Review: 4 Months, 3 Weeks & 2 Days
The Golden Palm winner at last year’s Cannes Film Festival, 4 Months, 3 Weeks and 2 Days is a film about the ultimate test of friendship and black market abortions in communist era Romania. So yeah, it’s not going to do anything to change the stereotype of Eastern European cinema as bleak and depressing. It is, however, a film so crammed full of emotion and highly wrought drama that a screening ends up a being a draining experience, but a rewarding one if you can immerse yourself in the world of the characters.

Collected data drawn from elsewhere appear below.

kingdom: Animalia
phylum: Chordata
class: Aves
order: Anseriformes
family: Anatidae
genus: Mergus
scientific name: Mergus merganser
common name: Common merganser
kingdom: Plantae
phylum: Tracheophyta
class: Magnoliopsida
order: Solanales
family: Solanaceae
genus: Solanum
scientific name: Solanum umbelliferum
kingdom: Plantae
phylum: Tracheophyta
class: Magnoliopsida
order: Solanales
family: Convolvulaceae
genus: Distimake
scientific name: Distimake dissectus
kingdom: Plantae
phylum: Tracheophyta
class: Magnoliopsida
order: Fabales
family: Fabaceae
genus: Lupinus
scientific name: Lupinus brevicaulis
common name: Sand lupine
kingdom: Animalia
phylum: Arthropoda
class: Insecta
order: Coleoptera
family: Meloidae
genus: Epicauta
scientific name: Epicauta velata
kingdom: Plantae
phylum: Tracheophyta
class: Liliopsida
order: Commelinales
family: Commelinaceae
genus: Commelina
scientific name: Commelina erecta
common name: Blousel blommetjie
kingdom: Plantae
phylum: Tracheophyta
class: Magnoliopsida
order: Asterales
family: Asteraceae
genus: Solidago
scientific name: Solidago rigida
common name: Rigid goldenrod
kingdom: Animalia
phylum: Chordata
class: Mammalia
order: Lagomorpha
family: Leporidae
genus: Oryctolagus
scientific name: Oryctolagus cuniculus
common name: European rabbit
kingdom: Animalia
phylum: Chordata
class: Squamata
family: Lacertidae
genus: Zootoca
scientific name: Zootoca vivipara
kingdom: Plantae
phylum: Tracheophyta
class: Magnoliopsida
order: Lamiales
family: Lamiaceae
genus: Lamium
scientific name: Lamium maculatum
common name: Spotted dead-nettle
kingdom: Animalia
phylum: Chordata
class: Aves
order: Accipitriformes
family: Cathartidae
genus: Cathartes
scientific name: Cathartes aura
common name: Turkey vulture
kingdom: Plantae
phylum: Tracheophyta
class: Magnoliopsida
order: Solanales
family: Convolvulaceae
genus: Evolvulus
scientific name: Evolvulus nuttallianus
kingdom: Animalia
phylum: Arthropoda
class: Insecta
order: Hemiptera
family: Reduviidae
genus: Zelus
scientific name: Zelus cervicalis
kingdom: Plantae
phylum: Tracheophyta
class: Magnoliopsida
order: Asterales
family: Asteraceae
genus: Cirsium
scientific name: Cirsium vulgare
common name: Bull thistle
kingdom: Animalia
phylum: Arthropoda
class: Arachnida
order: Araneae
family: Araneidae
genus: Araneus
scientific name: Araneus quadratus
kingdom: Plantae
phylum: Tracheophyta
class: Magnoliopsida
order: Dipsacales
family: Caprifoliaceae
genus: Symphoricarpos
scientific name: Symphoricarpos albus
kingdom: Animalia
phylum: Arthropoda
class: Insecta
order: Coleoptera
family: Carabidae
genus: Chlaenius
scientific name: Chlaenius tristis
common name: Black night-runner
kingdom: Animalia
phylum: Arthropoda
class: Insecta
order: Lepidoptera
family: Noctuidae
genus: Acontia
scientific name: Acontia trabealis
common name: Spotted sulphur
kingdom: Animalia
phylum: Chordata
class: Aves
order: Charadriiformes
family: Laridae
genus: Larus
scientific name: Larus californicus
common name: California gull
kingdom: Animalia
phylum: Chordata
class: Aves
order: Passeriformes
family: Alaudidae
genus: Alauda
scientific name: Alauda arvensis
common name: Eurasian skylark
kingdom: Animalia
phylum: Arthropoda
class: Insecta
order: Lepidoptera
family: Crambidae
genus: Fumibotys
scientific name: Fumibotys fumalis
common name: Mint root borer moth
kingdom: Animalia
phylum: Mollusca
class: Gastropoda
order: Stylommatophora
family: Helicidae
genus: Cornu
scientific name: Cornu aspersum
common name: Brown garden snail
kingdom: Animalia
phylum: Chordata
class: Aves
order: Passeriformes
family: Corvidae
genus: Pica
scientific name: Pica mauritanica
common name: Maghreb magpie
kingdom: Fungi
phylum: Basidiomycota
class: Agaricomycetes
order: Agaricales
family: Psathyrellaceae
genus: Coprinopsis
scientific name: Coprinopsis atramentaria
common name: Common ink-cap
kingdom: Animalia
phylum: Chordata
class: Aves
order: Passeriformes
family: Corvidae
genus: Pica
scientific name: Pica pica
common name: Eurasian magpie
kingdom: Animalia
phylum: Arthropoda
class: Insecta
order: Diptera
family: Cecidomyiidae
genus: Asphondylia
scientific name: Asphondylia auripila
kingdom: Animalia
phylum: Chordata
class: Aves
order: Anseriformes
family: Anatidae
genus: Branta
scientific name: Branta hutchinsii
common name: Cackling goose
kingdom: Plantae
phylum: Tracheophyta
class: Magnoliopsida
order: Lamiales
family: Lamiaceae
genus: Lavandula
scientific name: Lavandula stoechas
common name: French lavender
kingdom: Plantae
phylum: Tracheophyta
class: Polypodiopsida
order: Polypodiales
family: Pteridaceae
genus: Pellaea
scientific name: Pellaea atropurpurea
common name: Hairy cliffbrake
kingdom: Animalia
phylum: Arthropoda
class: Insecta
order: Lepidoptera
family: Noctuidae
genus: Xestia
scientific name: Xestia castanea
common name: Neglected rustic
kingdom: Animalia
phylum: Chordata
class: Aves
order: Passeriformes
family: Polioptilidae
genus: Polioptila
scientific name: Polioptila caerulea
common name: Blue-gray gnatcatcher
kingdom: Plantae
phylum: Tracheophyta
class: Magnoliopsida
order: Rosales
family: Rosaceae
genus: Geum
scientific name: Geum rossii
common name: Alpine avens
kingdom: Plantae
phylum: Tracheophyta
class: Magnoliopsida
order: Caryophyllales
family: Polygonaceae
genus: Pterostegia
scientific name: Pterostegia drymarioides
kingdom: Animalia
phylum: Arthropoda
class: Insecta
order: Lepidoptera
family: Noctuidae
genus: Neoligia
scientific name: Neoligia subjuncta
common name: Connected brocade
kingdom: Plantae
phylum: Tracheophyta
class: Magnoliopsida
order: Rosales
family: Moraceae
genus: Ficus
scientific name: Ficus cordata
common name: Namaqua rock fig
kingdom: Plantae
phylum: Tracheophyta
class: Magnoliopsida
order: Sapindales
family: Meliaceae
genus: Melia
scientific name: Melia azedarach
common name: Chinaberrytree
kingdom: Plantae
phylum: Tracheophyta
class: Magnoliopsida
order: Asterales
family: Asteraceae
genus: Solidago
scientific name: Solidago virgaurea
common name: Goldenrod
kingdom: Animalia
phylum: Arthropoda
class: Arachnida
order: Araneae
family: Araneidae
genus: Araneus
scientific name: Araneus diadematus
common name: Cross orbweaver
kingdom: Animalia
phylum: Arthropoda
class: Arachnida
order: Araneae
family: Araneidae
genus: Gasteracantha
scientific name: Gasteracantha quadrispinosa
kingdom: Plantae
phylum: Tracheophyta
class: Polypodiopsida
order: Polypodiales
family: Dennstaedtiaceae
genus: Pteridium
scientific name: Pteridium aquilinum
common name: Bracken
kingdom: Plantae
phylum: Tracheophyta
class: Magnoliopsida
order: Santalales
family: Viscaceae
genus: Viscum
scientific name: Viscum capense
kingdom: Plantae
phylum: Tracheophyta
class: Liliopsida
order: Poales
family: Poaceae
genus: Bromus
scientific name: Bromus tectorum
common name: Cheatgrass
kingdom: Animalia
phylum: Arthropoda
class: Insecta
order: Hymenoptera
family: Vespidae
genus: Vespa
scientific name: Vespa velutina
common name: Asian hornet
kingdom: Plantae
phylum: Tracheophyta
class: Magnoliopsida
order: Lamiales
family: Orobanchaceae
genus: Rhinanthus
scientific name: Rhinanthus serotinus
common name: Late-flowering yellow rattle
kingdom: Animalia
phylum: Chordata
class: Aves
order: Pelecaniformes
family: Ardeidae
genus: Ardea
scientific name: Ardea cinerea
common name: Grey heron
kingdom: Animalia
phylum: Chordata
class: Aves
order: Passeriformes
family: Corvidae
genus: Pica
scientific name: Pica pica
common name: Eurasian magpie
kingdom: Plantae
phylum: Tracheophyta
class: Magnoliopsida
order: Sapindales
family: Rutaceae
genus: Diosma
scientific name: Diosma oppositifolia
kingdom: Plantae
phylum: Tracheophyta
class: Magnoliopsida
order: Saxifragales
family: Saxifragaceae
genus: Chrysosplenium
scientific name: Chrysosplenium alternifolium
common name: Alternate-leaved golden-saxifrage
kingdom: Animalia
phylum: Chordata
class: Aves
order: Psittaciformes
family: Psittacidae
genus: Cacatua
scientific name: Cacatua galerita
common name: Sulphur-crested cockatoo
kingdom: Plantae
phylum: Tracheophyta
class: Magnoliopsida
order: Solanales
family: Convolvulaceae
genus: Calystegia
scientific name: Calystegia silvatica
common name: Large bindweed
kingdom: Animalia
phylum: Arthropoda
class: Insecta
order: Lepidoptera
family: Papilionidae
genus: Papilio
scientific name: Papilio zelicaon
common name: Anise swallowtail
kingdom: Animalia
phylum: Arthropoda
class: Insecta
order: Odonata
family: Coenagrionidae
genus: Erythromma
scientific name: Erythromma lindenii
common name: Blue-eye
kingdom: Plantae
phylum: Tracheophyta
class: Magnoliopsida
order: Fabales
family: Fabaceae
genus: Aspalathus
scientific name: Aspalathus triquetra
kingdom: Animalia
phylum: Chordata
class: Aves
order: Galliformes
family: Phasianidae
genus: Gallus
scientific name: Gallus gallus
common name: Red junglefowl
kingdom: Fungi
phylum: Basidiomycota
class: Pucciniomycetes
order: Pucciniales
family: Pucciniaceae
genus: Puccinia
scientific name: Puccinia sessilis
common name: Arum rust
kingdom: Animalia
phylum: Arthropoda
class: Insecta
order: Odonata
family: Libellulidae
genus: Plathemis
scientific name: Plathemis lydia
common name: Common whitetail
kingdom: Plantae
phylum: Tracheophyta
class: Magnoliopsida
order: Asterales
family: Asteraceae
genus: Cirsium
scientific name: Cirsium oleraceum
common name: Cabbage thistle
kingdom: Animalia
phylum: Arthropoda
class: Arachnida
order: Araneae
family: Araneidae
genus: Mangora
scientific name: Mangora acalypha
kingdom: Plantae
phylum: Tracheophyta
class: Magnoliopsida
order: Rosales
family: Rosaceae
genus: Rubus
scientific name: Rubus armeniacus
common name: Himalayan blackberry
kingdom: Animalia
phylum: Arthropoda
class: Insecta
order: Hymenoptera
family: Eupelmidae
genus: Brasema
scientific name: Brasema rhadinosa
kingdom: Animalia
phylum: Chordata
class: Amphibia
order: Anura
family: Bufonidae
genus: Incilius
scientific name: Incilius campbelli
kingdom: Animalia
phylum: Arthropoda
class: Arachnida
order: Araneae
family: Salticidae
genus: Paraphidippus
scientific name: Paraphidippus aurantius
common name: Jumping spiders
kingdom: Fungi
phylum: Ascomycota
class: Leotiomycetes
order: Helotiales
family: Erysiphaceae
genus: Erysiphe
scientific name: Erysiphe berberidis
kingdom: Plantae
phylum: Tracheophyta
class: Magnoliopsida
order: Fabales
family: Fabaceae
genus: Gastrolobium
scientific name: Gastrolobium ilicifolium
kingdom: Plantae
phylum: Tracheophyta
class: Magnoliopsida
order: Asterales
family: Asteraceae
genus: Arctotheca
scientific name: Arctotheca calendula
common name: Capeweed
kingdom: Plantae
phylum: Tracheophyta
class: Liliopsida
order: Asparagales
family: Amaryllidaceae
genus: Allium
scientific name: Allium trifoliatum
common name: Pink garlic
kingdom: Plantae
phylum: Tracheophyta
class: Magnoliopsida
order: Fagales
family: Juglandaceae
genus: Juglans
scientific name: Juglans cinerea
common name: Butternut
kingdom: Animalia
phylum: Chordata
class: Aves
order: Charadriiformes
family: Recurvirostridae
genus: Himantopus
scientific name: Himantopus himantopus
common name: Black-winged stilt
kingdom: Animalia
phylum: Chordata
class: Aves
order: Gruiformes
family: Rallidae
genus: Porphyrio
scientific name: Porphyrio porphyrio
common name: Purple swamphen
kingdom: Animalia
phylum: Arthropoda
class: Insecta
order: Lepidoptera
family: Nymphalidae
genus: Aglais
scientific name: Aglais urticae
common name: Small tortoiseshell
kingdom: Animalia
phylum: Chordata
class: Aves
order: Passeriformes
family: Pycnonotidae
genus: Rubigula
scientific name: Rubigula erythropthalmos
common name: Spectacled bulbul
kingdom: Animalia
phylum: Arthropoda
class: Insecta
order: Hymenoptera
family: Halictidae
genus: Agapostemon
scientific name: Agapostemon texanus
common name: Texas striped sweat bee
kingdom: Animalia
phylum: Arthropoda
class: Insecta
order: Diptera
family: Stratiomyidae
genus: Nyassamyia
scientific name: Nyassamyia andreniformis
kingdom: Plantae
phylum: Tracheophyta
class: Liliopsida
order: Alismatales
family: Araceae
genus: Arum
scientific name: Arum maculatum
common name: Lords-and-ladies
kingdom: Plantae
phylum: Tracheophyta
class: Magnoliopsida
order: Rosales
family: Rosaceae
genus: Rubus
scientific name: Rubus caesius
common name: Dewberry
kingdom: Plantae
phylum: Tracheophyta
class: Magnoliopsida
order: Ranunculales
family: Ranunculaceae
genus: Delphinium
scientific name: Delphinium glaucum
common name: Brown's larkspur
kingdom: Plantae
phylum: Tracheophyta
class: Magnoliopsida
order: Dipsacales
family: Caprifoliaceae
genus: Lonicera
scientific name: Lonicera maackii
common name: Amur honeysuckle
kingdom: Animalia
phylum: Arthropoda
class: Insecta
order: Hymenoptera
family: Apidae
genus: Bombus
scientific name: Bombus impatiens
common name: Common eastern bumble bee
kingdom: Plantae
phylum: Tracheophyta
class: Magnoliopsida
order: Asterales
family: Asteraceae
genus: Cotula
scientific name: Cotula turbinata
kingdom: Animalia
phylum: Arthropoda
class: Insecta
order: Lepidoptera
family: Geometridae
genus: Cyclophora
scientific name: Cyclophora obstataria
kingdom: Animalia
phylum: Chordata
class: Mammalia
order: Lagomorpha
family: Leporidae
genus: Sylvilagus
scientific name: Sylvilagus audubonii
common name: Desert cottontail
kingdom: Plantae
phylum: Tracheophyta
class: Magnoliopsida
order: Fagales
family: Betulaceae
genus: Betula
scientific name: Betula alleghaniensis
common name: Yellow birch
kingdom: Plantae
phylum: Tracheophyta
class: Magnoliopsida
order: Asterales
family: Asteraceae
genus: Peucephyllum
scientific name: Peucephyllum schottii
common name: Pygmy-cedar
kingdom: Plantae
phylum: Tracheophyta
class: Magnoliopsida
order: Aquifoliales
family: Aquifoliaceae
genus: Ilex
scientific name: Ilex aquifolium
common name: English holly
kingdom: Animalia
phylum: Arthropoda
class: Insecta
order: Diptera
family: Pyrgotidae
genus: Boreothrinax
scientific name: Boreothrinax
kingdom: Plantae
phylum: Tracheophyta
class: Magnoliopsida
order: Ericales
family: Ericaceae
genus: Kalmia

The plot is a very simple one. Pregnant, passive university student Gabita has enlisted the help of her friend Otilia to organize and co-ordinate an illegal termination. At its heart, the film is a character study, based around the question – how far will Otilia go for her friend before circumstances become too dire and she must recoil? Traditional narrative concerns are happily set aside to magnify this dynamic. Similarly, the hand held shooting style lends the film an intimate, gritty aesthetic as well as allowing the actors to carry the emotional weight of the story without interruption from stylistic trickery. Otilia (Anamaria Marinca) in particular seizes this opportunity with relish and her performance is as good as any screen actress this year.
Flaws are present, but when the body of the work so compellingly and successfully goes for the emotional jugular, it’s easy to let them slide. This film will split audiences into those who believe it’s a classic and those who consider it unwatchable. Which side of that line you belong to probably stands in direct relation with your capacity for movies that wallow in their own darkness. I’m pretty sure this would be the worst first date movie ever though.